550 allégations autorisées

Entre-temps, des dizaines de dossiers de promesse spécifique (lié à un produit en particulier) ont été rejetés et bon nombre d'industriels ont préféré jeter l'éponge plutôt que de passer sous les fourches caudines des scientifiques européens. Parmi eux, Danone, Yoplait ou encore Bongrain. "L'Efsa a été très stricte, ce qui est bien car la plupart des produits n'avaient aucune action concrète sur le public auquel ils étaient destinés, mais les exigences relèvent plutôt de la pharmacopée que de l'alimentaire", commente Béatrice de Reynal. A 500.000 euros minimum le dossier, beaucoup d'industriels n'ont même pas tenté le coup et préféré limiter leurs innovations. "Je ne crois plus du tout aux produits fonctionnels, c'est du marketing des années 1980", confie le directeur général d'Orangina Schweppes France, Hugues Pietrini.

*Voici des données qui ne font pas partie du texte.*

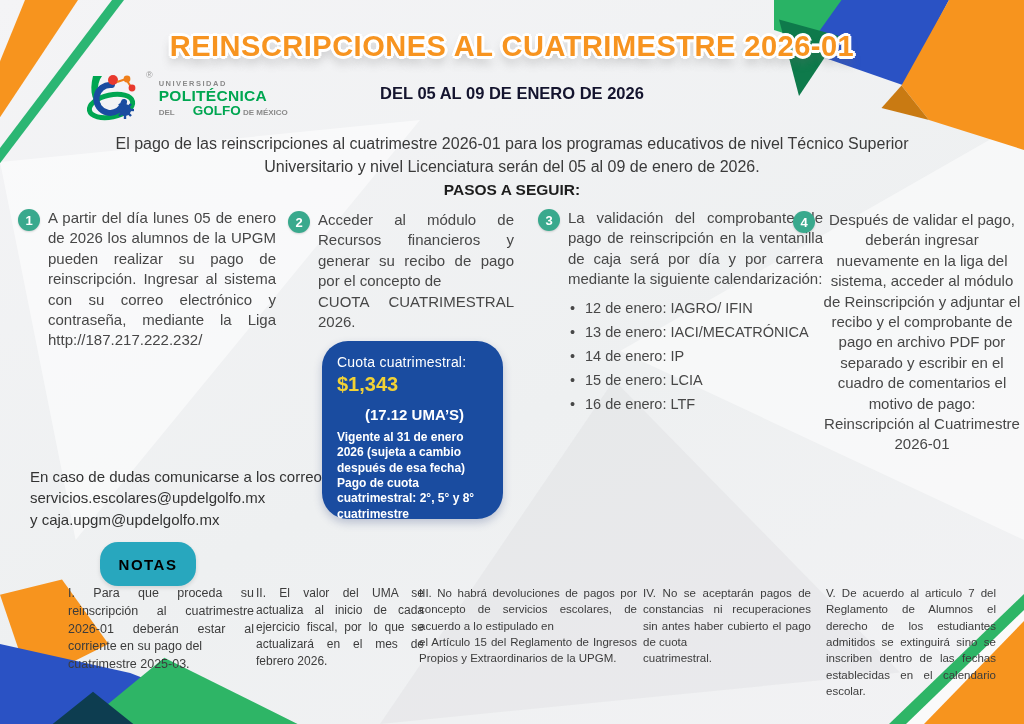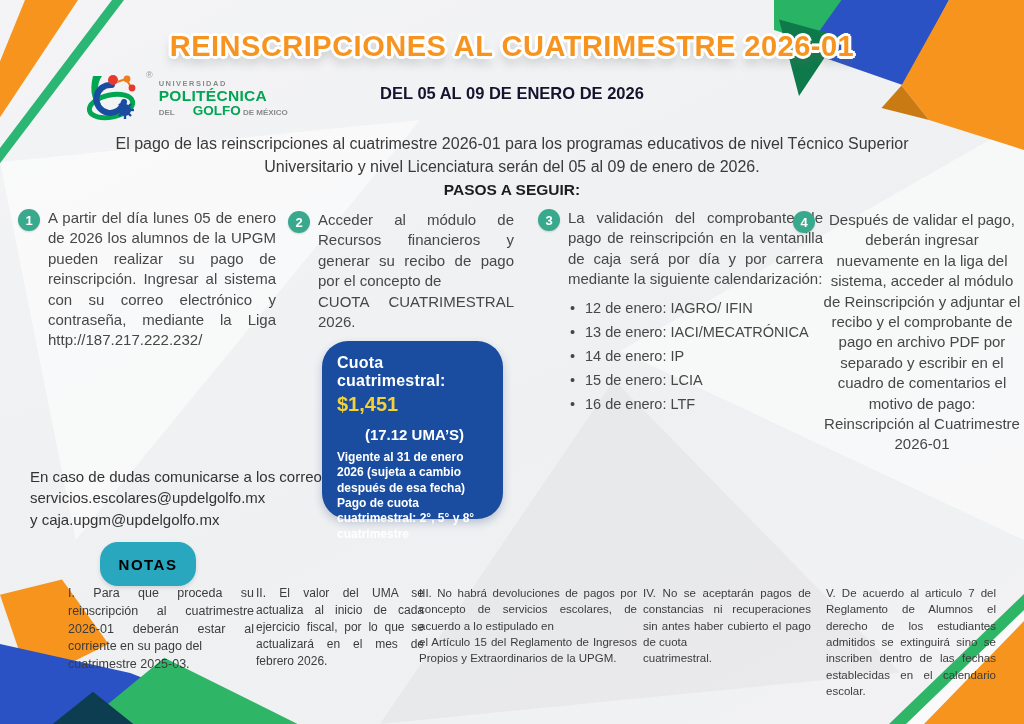--- a/index.html
+++ b/index.html
@@ -57,7 +57,7 @@
   .bullet::before{content:"•";position:absolute;left:2px;top:0;color:#474747;}
 
   .fee-box{position:absolute;left:322px;top:341px;width:181px;height:178px;background:#1a4ca0;border-radius:26px;padding:13px 11px 12px 15px;box-sizing:border-box;color:#fff;z-index:3;box-shadow:0 4px 8px rgba(40,60,120,.25);}
-  .fee-title{font-size:16px;font-weight:bold;letter-spacing:.2px;}
+  .fee-title{font-size:14px;font-weight:normal;letter-spacing:.2px;}
   .fee-amount{font-size:20px;font-weight:bold;color:#f2d235;margin-top:3px;}
   .fee-uma{font-size:15px;font-weight:bold;text-align:center;margin-top:10px;margin-bottom:7px;}
   .fee-small{font-size:12px;font-weight:bold;line-height:1.28;white-space:pre-line;}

Certaines sociétés continuent pourtant de profiter du flou juridique et d'une application très clémente des textes pour continuer à alléguer sans autorisation préalable. Il s'agit de PME et de produits d'importation mais aussi de marques connues, telles que Candia avec son lait Silhouette Active, censé apporter la satiété. "Les bouchons brûle graisse de Gaylord Hauser, ou les céréales de Nestlé et Kellogg's aux antioxydants devraient supprimer ces mentions", lâche un observateur. "Les consignes de l'Ania sont de se mettre en conformité le plus vite possible", explique la responsable des questions de nutrition de l'association professionnelle de l'industrie alimentaire, Cécile Rauzy. Reste que rien n'est perdu. Comme Danone, les industriels peuvent mettre en avant un nutriment sans promesse attachée, à condition qu'il soit en quantité suffisante dans le produit. Et les 550 allégations autorisées sont autant de nutriments dans lesquels piocher pour de futures innovations. Le sélénium pour la "protection", la vitamine B pour la "concentration", etc...

Pour se distinguer des concurrents, restera à retravailler les dossiers d'allégation spécifique dans un sens voulu par l'Efsa. La potion d'Actimel (Danone) aurait ainsi pu démontrer son efficacité sur des cibles particulières comme les vieillards. Seul son positionnement grand public a déplu à l'Efsa. "Il serait donc possible demain de faire une promesse précise pour une cible bien déterminée tout en jouant ensuite l'effet Mixa Bébé, en sous-entendant que si c'est bon pour eux, c'est bon pour tout le monde", conseille la directrice de Nutrimarketing. Enfin, si la promesse santé est trop difficile à comprendre pour le grand public, mieux vaut encore s'adresser à d'autres publics, tels que les médecins, la presse ou les étudiants.